Task 1. In the rows, copy out the lines from the one containing "unwanted noise and cancels it to help" up to and including the one containing "VIEW VEHICLE", keeping them the same as they appear.

Text block.
== == ==

It's Always TCP_NODELAY

Posted by eieio 12/22/2025

491 points | 179 commentspage 2

rowanG077 12/22/2025|

I fondly remember a simple simulation project we had to do with a group of 5 students in a second year class which had a simulation and some kind of scheduler which communicated via TCP. I was appalled at the perfomance we were getting. Even on the same machine it was way too slow for what it was doing. After hours of debugging in turned out it was indeed Nagle's algorithm causing the slowness, which I never heard about at the time. Fixed instantly with TCP_NODELAY. It was one of the first times it was made abundantly clear to me the teachers at that institution didn't know what they were teaching. Apparently we were the only group that had noticed the slow performance, and the teachers had never even heard of TCP_NODELAY.

TacticalCoder 12/23/2025||

It's a bit tricky in that browsers may be using TCP_NODELAY anyway or use QUIC (UDP) and whatnots BUT, in doubt, I've got a wrapper script around my browsers launcher script that does LD_PRELOAD with TCP_NODELAY correctly configured.

Dunno if it helps but it helps me feel better.

What speeds up browsing the most though IMO is running your own DNS resolver, null routing a big part of the Internet, firewalling off entire countries (no really I don't need anything from North Korea, China or Russia for example), and then on top of that running dnsmasq locally.

I run the unbound DNS (on a little Pi so it's on 24/7) with gigantic killfiles, then I use 1.1.1.3 on top of that (CloudFlare's DNS that filters out known porn and known malware: yes, it's CloudFlare and, yes, I own shares of NET).

Some sites complain I use an "ad blocker" but it's really just null routing a big chunk of the interwebz.

That and LD_PRELOAD a lib with TCP_NODELAY: life is fast and good. Very low latency.

mgaunard 12/23/2025||

I've always found Nagle's algorithm being a kernel-level default quite silly. It should be up to the application to decide when to send and when to buffer and defer.

nlitened 12/23/2025|

It’s up to the application to change this parameter on per-socket basis

jonstewart 12/22/2025||

Animats 12/23/2025||

OK, I suppose I should say something. I've already written on this before, and that was linked above.

You never want TCP_NODELAY off at the sending end, and delayed ACKs on at the receiving end. But there's no way to set that from one end. Hence the problem.

== == ==

Exercise input.
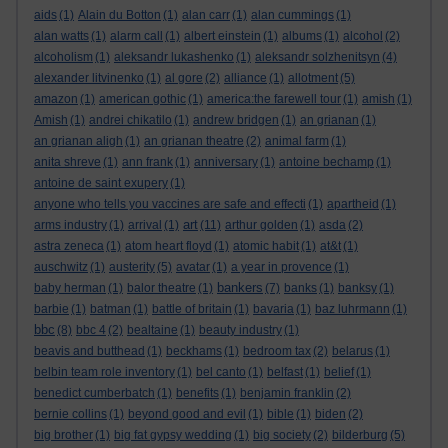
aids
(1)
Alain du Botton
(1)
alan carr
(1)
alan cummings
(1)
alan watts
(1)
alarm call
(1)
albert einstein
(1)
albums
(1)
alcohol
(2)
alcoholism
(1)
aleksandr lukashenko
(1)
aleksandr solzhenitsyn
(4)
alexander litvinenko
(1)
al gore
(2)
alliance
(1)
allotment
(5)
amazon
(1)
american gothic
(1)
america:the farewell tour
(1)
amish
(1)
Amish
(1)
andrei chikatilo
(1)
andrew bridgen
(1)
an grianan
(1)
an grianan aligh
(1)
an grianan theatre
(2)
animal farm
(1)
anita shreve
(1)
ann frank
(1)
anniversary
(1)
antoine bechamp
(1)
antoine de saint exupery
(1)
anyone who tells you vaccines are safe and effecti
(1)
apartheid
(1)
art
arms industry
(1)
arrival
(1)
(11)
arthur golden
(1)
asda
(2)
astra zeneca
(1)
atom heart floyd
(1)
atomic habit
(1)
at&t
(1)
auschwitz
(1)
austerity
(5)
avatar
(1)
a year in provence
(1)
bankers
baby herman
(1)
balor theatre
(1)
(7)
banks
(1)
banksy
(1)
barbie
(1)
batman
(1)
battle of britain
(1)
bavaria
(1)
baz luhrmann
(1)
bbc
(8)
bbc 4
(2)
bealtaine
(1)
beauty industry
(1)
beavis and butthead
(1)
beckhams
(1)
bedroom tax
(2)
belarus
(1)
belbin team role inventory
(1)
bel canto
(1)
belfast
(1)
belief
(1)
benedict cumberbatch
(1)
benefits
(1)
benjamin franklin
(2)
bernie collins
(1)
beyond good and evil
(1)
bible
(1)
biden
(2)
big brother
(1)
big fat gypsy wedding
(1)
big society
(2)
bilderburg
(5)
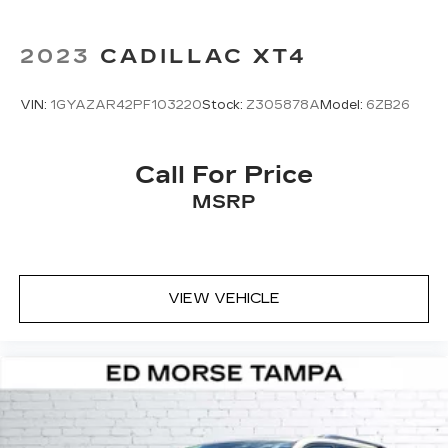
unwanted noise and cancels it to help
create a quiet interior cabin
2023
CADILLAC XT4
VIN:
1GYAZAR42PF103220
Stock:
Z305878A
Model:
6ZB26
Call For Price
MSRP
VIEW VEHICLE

== == ==

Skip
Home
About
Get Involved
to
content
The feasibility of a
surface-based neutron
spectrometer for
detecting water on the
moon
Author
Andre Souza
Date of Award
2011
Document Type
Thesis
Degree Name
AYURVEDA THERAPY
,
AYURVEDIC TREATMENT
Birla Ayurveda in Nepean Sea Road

== == ==

Task 2. In the TCP_NODELAY thread, what device does TacticalCoder run the unbound DNS resolver on?

Expected answer 1.
unwanted noise and cancels it to help
create a quiet interior cabin
2023
CADILLAC XT4
VIN:
1GYAZAR42PF103220
Stock:
Z305878A
Model:
6ZB26
Call For Price
MSRP
VIEW VEHICLE

Expected answer 2. A little Pi, so it's on 24/7.